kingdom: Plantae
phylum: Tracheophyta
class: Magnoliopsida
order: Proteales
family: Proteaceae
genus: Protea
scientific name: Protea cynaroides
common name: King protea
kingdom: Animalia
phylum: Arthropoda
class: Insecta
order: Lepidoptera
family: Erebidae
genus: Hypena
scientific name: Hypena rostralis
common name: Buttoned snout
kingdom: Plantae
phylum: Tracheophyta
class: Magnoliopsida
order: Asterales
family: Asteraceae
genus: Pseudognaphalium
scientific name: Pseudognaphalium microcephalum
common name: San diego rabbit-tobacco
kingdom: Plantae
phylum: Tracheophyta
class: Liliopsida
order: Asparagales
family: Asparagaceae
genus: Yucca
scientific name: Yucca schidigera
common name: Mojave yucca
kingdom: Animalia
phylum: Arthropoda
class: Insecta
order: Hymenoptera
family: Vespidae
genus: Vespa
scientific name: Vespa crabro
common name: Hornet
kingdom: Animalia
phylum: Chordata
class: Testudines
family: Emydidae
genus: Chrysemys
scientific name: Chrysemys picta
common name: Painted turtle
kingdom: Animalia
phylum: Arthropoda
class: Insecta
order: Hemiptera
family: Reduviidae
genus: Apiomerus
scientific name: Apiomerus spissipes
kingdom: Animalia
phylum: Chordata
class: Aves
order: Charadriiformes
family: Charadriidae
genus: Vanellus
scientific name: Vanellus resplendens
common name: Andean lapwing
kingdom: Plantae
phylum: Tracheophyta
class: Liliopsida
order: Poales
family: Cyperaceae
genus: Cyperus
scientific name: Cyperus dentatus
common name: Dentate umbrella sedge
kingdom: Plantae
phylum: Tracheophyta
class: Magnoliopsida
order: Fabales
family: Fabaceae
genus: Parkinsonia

AUFGABE. Schreiben Sie alle Zeilen oben Wort für Wort und ohne jede Änderung ab.

ERGEBNIS.
kingdom: Plantae
phylum: Tracheophyta
class: Magnoliopsida
order: Proteales
family: Proteaceae
genus: Protea
scientific name: Protea cynaroides
common name: King protea
kingdom: Animalia
phylum: Arthropoda
class: Insecta
order: Lepidoptera
family: Erebidae
genus: Hypena
scientific name: Hypena rostralis
common name: Buttoned snout
kingdom: Plantae
phylum: Tracheophyta
class: Magnoliopsida
order: Asterales
family: Asteraceae
genus: Pseudognaphalium
scientific name: Pseudognaphalium microcephalum
common name: San diego rabbit-tobacco
kingdom: Plantae
phylum: Tracheophyta
class: Liliopsida
order: Asparagales
family: Asparagaceae
genus: Yucca
scientific name: Yucca schidigera
common name: Mojave yucca
kingdom: Animalia
phylum: Arthropoda
class: Insecta
order: Hymenoptera
family: Vespidae
genus: Vespa
scientific name: Vespa crabro
common name: Hornet
kingdom: Animalia
phylum: Chordata
class: Testudines
family: Emydidae
genus: Chrysemys
scientific name: Chrysemys picta
common name: Painted turtle
kingdom: Animalia
phylum: Arthropoda
class: Insecta
order: Hemiptera
family: Reduviidae
genus: Apiomerus
scientific name: Apiomerus spissipes
kingdom: Animalia
phylum: Chordata
class: Aves
order: Charadriiformes
family: Charadriidae
genus: Vanellus
scientific name: Vanellus resplendens
common name: Andean lapwing
kingdom: Plantae
phylum: Tracheophyta
class: Liliopsida
order: Poales
family: Cyperaceae
genus: Cyperus
scientific name: Cyperus dentatus
common name: Dentate umbrella sedge
kingdom: Plantae
phylum: Tracheophyta
class: Magnoliopsida
order: Fabales
family: Fabaceae
genus: Parkinsonia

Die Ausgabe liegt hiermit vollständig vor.